The British army, a former champion and and the global federation of padel walk into a trade show. What sounds like the setup to a joke is, in 2026, a straightforward representation of the padel industry.

Ben Hanley is not a padel entrepreneur. He is the person behind a programme to integrate padel into the British Army as a model for institutional expansion and a way to bridge military and civilian life. In Argentina and the United States, former world number one Inés Álvarez is working to grow university-level padel circuits on two continents simultaneously. In Mexico City, Ignacio Soto Borja — involved in padel since its origins in the 1960s and now Vice President of the International Padel Federation — is shaping the governance frameworks that will define how the sport is administered globally for the next decade.

Apart from their obvious interest in padel, what do these three have in common? All of them will be in Barcelona in May, speaking at Padel World Summit 2026. It is a precise indicator of where padel now sits as a social and institutional phenomenon: not a sport being sold to enthusiasts, but one being built by professionals with structural ambitions.

Infographic on the padel industry 2025

Source: Based on the Global Padel Report as presented yearly at the Padel World Summit

The numbers and facts make the case

A quick look at the most important stats of the sports gives a clear indicator of why the recreational activity has developed into a multi-billion euro industry: With 35 million players, 24,600 clubs, 77,300 courts worldwide, the market approaches around €2 billion annually. It is also forecast to reach €6 billion by 2026 according to the Global Padel Report 2025 which is presented every year at the Padel World Summit.

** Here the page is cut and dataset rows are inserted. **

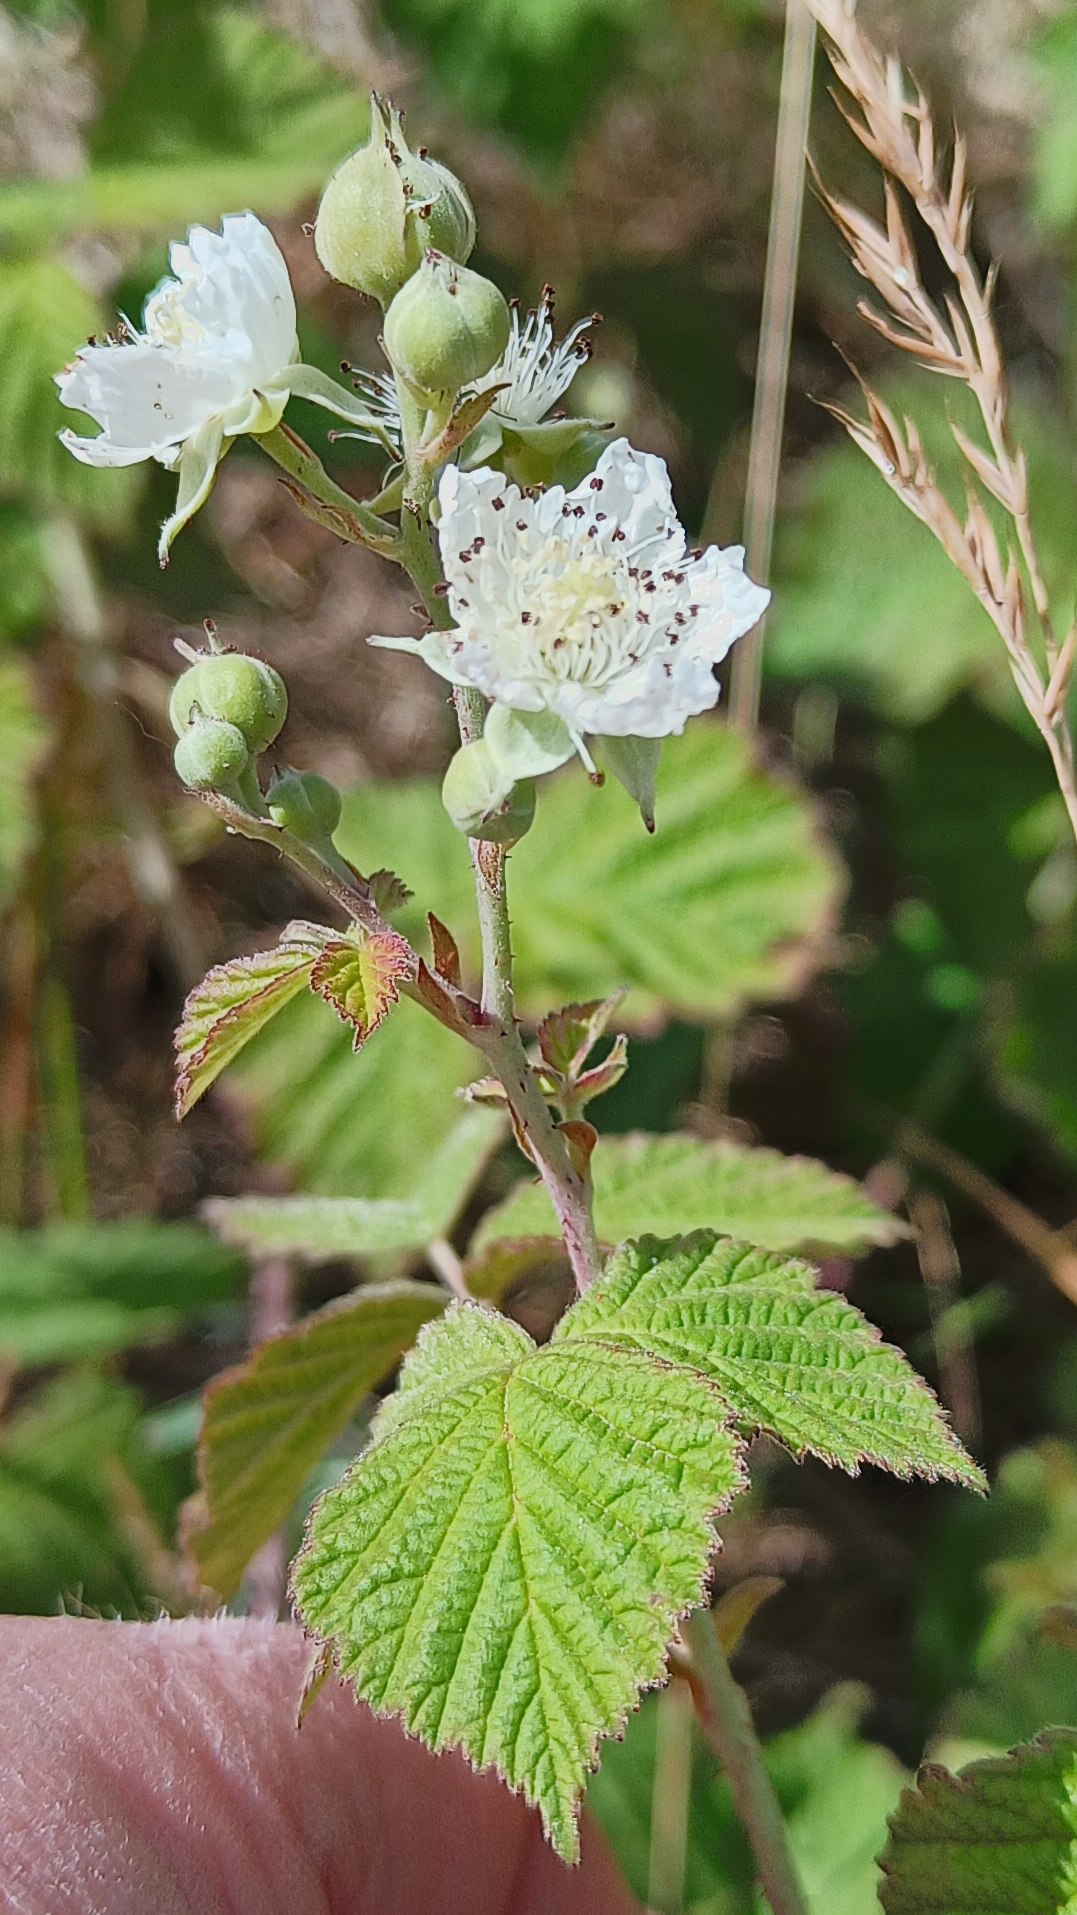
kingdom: Plantae
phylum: Tracheophyta
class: Magnoliopsida
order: Rosales
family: Rosaceae
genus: Rubus
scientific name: Rubus
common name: Klyngerslægten
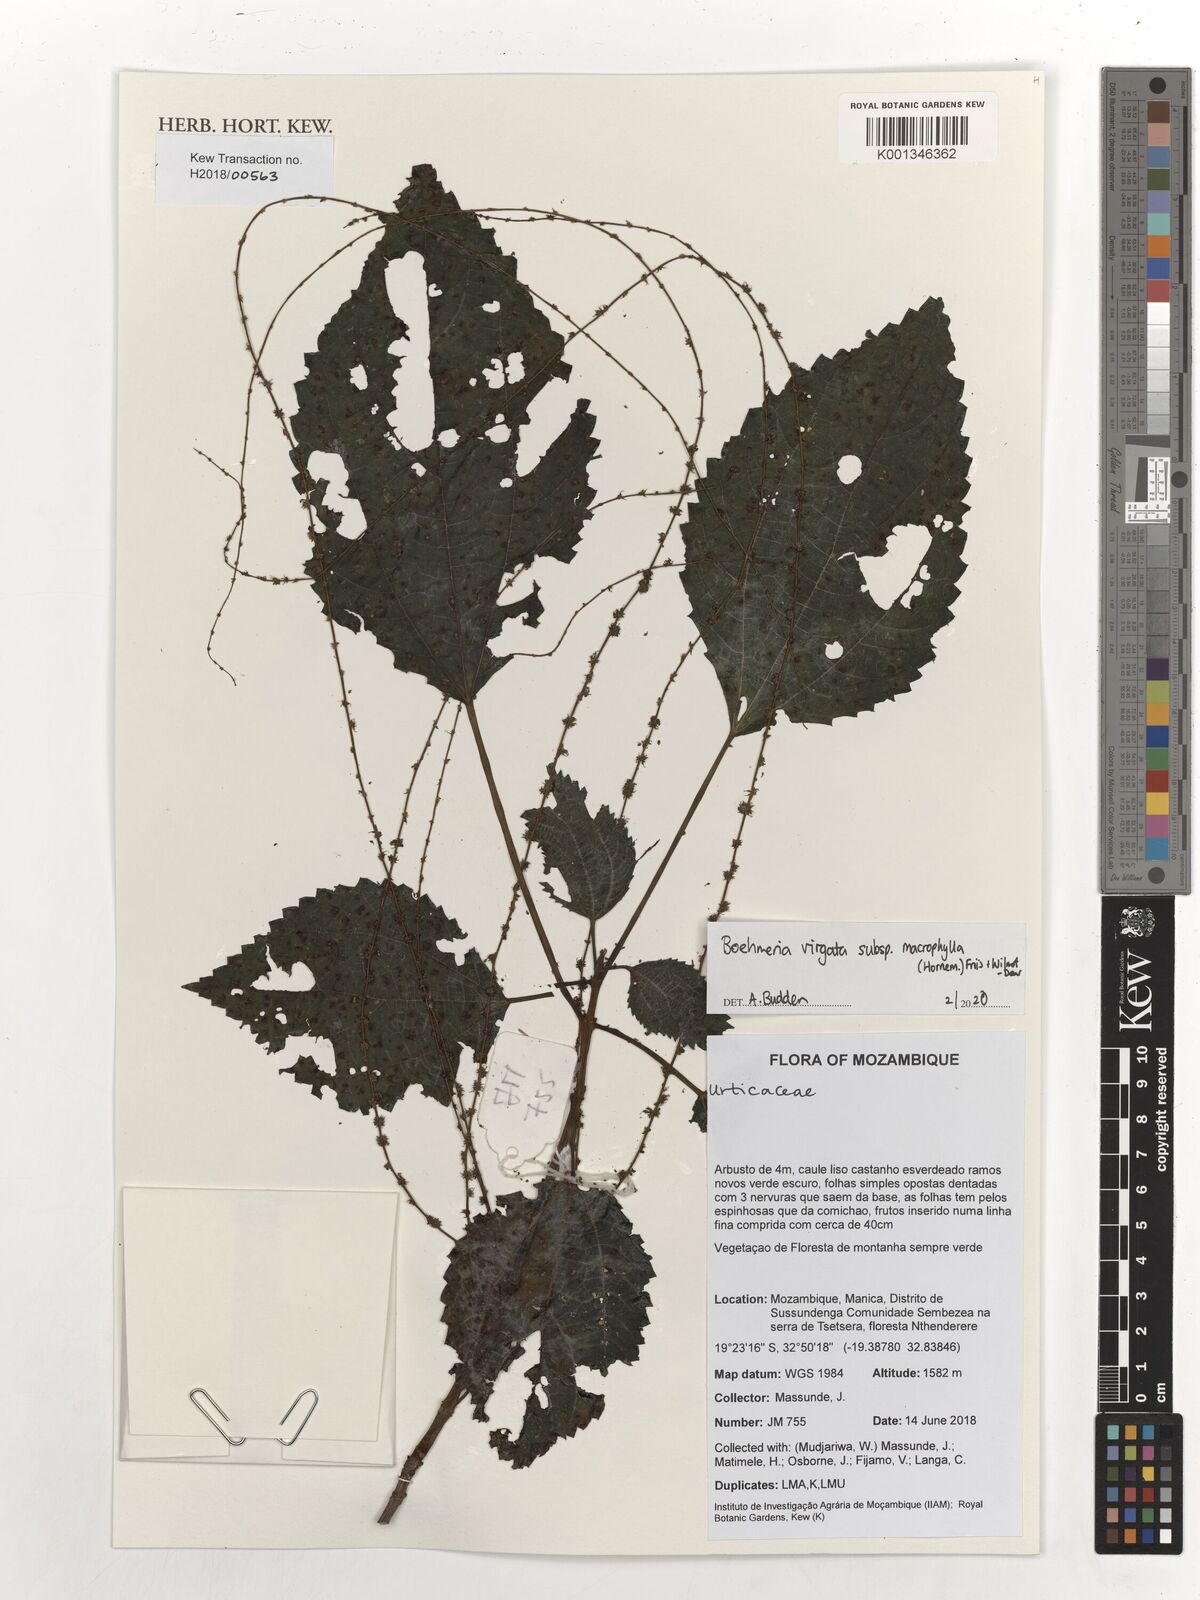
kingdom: Plantae
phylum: Tracheophyta
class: Magnoliopsida
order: Rosales
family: Urticaceae
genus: Boehmeria
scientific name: Boehmeria virgata
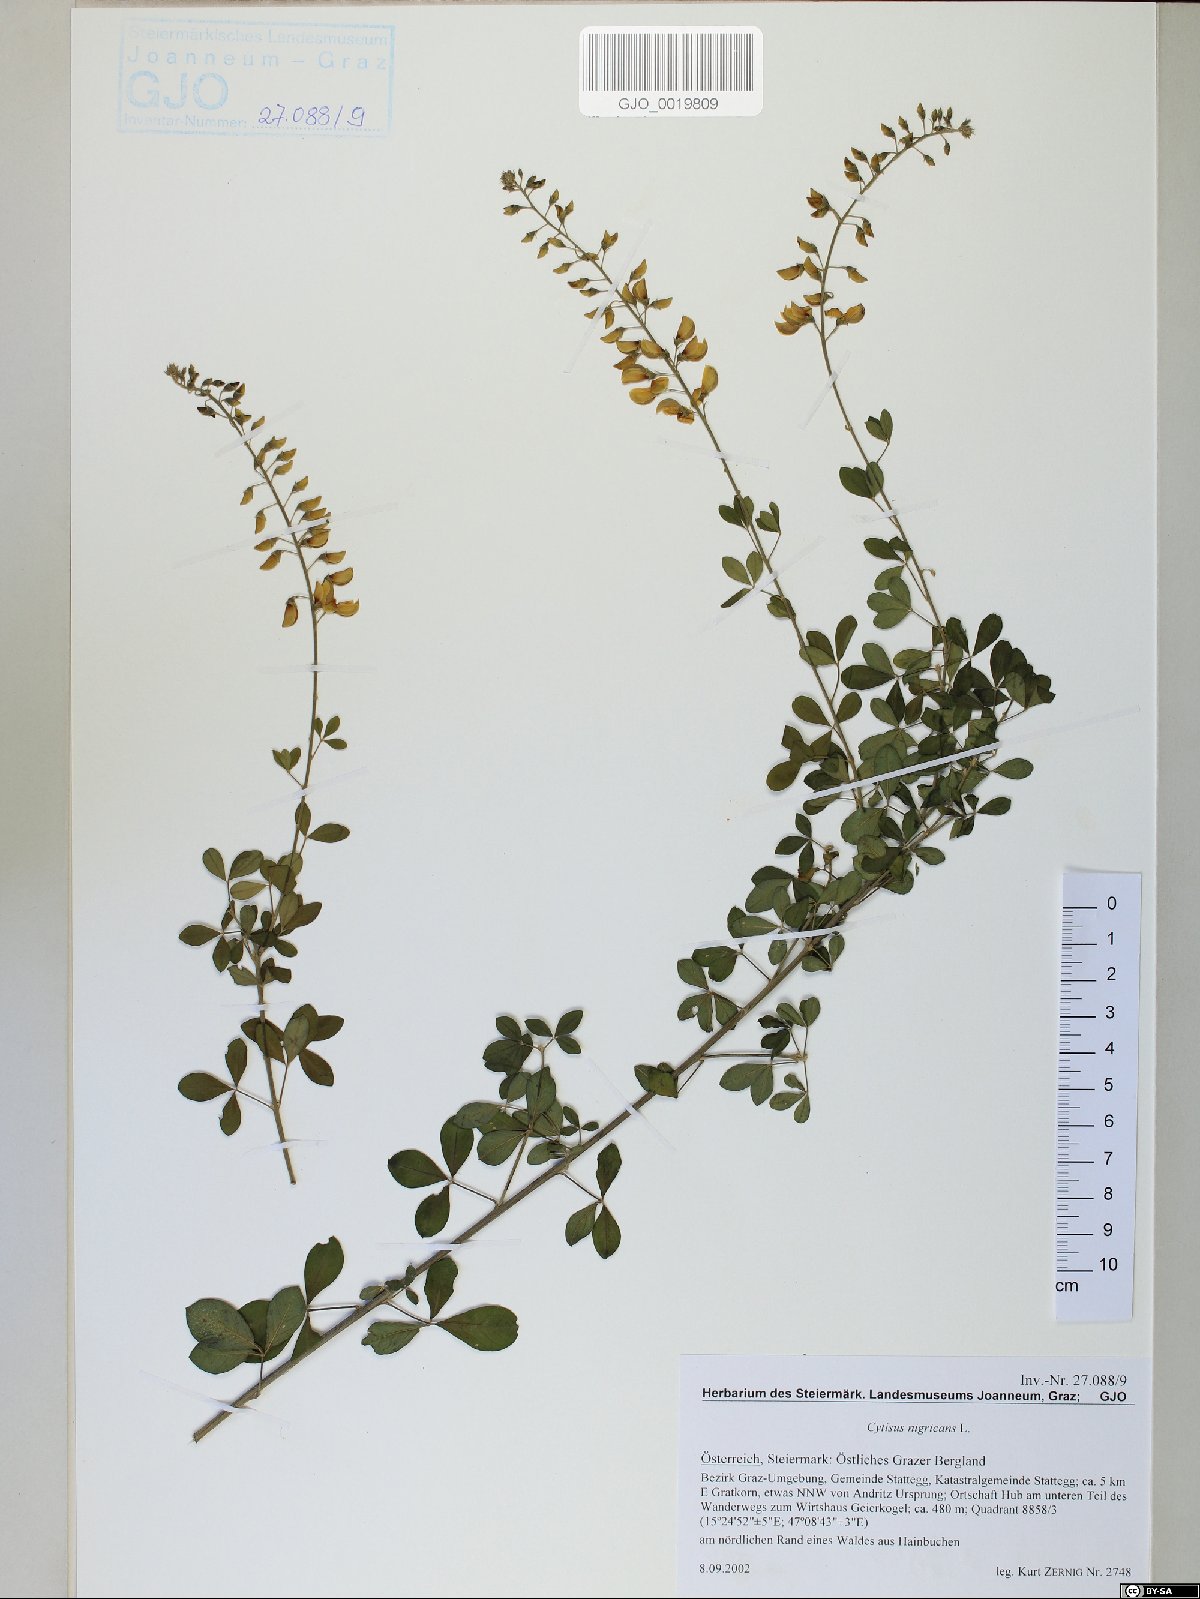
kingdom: Plantae
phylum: Tracheophyta
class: Magnoliopsida
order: Fabales
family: Fabaceae
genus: Cytisus
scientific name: Cytisus nigricans
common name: Black broom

The story is the institutional depth behind those numbers. Padel is now embedded in military welfare programmes, university athletic systems, investment portfolios, municipal infrastructure and corporate wellness initiatives. All those are telling signs that it’s a sport – and hence industry - with longevity. For the sporting goods sector specifically, it means demand anchored at organisational level through long-term equipment contracts, facility supply chains, digital service agreements rather than dependent on individual consumer behaviour alone.

“Padel has moved beyond being a trend to become a structured industry, with professional stakeholders at every level.”

— Alex Ponseti, Director, Padel World Summit

Padel is becoming global

Now in its second edition in Barcelona, Padel World Summit was built to reflect this shift. Spain is the undisputed home of padel as a mature market with close to €900 million in market volume, more than 4,500 clubs, 17,000 courts, over 111,000 registered players. But while Spain consolidates, the growth frontier is moving: Italy, Argentina and the United States are scaling rapidly, the Middle East is investing in padel infrastructure as part of broader sports diversification strategies, and Latin America — particularly Mexico and Brazil — is forecast as one of the sector’s next major expansion markets.

So it makes sense that for PWS 2026, internationalisation is the central strategic priority, with dedicated outreach to France, Italy, the United Kingdom, Mexico, Chile and Southeast Asia. The aim, as Ponseti puts it, is to coordinate rather than replicate and ensure the global expansion of padel is built on the same professional foundations that made the Spanish market what it is.

A padel game in the Play Arena at Padel World Summit 2025

Source: Padel World Summit

Ten courts at the Play Arena at PWS 2026 invite attendees to play

The Programme of PWS 2026

The Global Padel Conference runs under the theme “Next Padel: Vision, Alliances and Power of Transformation”. More than 40 international experts address the industry’s structural challenges across six main topics: global and institutional expansion, sustainable club business models, strategic alliances, technology and digital innovation, talent development, and community. The Innovation Arena adds more than 50 further presentations from startups operating at the industry’s operational edge.

The speaker line-up spans the full range of Padel. Bill Ullman, President of the US Padel Association and Co-Founder of the Anglo-American Padel Cup, addresses the growth trajectory in North America. Mark Hewlett, CEO of Soul Padel, covers the infrastructure development model being rolled out across the UK. Patricio Misitrano, Founder of Racket Social Club, focuses on the commercial strategy behind sustainable padel growth. And then there are Hanley, Álvarez and Soto Borja making the case, from three different directions, that padel is being built into institutions.

On the exhibition floor, more than 120 brands present across the full padel supply chain — rackets, footwear, court construction, club management software and digital coaching tools — including Babolat, Playtomic, Skechers, Mondo, Joma, Ingode, Mejorset, Lusotendas, Endless, Padel Galis and Padelgest. The Play Arena features ten courts for product demonstrations, exhibition matches and brand activations. More than 6,000 professional attendeesare expected, with international attendance already at 42% in the 2025 edition.

“PWS is not just a trade show. It is the place where the future of padel is decided.”

— Alex Ponseti, Director, Padel World Summit

 

So, when the British Army, a college circuit and a global federation all end up at the same trade show, something has clearly gone very right for padel. It might be time to take a closer look.